SINGAPORE (Feb 7): DBS Group Research is maintaining its “hold” call on RHT Health Trust even as it continues to be positive on the trust’s expansion plans and its exposure to the growing demand for healthcare services in India.
RHT announced on Monday evening that its distribution per unit had fallen 30.9% to 1.25 cents for 3QFY17, from the demonetisation policy that affected its occupancy and hospital income.
(See also: RHT Health Trust declares 3Q DPU of 1.25 cents, 31% lower on quarter)
DBS analysts Rachel Tan and Derek Tan noted that the demonetisation policy was only seen in January and RHT’s management expects the impact to continue to be felt in the coming quarter.

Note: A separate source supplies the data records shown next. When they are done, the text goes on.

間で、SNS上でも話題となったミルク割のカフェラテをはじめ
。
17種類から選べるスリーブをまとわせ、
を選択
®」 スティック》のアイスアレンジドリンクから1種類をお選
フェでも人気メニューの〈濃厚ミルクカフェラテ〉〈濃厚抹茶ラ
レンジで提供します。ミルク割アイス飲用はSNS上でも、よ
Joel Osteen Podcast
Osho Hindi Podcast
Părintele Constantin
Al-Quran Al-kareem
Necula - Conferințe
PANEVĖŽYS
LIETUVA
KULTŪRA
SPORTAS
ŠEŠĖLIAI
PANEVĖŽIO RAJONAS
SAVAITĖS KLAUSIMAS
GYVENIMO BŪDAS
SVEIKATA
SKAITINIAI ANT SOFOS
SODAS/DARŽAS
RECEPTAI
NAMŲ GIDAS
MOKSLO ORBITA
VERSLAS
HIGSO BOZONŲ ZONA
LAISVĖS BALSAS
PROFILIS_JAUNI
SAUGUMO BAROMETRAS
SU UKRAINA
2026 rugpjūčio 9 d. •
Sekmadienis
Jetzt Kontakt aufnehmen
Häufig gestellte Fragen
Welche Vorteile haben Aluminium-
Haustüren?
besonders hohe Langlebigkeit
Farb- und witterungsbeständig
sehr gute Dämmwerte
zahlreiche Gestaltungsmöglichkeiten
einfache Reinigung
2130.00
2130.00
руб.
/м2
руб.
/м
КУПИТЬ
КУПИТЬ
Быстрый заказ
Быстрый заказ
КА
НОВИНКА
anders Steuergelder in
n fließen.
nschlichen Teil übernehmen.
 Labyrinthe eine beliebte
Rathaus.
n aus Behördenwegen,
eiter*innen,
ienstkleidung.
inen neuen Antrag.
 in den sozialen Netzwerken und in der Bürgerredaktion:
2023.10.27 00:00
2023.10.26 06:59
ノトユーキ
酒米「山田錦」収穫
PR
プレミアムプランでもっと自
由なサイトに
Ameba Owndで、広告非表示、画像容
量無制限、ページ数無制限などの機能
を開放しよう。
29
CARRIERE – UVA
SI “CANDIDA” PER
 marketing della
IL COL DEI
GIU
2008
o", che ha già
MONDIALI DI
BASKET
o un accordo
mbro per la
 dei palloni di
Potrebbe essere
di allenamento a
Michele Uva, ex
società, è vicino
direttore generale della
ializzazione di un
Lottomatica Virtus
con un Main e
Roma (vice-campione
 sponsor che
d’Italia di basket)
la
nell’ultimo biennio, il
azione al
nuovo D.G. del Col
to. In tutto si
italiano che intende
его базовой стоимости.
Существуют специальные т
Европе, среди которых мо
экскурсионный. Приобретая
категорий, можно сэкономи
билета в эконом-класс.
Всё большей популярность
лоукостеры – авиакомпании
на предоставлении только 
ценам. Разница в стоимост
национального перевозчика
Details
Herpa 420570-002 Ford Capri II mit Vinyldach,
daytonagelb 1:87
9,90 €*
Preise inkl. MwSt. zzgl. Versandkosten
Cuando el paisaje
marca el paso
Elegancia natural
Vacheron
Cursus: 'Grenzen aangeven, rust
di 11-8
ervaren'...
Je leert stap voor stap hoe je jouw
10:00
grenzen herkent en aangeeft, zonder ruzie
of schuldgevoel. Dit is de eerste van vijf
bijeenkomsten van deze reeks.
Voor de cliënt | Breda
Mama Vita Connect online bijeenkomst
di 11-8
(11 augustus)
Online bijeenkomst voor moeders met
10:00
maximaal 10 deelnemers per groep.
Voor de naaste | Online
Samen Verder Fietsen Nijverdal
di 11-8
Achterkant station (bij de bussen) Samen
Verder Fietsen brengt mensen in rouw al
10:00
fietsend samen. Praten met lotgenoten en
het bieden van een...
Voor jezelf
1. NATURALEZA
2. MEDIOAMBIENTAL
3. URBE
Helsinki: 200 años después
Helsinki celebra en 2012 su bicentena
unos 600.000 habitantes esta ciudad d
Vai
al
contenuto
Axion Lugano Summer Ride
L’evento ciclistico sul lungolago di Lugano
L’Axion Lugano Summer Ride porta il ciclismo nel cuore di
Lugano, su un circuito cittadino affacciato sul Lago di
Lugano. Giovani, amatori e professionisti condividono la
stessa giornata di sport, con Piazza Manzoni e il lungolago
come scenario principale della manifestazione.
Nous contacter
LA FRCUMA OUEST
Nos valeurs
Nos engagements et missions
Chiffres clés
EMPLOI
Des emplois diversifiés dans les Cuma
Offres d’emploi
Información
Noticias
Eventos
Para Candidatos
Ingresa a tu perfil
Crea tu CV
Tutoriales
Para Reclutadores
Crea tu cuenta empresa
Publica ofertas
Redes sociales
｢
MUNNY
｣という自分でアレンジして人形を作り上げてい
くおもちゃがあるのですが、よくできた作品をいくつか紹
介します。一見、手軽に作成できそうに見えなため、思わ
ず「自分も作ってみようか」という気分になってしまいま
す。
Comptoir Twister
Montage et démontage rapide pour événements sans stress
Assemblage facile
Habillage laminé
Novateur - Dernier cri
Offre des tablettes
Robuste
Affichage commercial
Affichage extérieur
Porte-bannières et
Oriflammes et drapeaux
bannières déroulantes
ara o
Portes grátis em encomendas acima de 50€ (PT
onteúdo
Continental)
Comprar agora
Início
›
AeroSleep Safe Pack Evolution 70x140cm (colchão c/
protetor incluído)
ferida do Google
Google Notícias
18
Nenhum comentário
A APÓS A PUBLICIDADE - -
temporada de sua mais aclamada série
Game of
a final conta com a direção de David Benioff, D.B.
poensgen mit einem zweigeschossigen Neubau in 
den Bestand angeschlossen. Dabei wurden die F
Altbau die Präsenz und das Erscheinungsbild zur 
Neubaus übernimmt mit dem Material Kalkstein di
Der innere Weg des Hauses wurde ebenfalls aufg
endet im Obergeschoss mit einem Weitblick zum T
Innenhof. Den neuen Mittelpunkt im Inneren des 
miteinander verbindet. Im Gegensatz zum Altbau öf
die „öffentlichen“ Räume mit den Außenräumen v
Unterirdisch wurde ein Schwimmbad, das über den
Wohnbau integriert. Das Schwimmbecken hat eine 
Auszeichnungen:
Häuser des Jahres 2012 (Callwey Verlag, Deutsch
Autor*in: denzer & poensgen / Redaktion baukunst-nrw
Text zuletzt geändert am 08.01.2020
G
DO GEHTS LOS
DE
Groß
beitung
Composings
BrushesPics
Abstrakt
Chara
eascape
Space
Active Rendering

The pair also added that the market has yet to take into account the loss of income from the divestment of Fortis Hospotel. As such, DBS has maintained its “hold” rating on the stock with a lower target price from 95 cents to 85 cents.
The trust’s gearing remains healthy post divestment at 27% at end December. That means, it still has a debt headroom of some $314 million, which could support any potential acquisitions, its development projects at BG Road and Ludhiana which would add 279 beds, and its planned asset enhancement initiatives to add 292 beds over the next two years.
Shares in RHT are trading at 89.5 cents on Tuesday.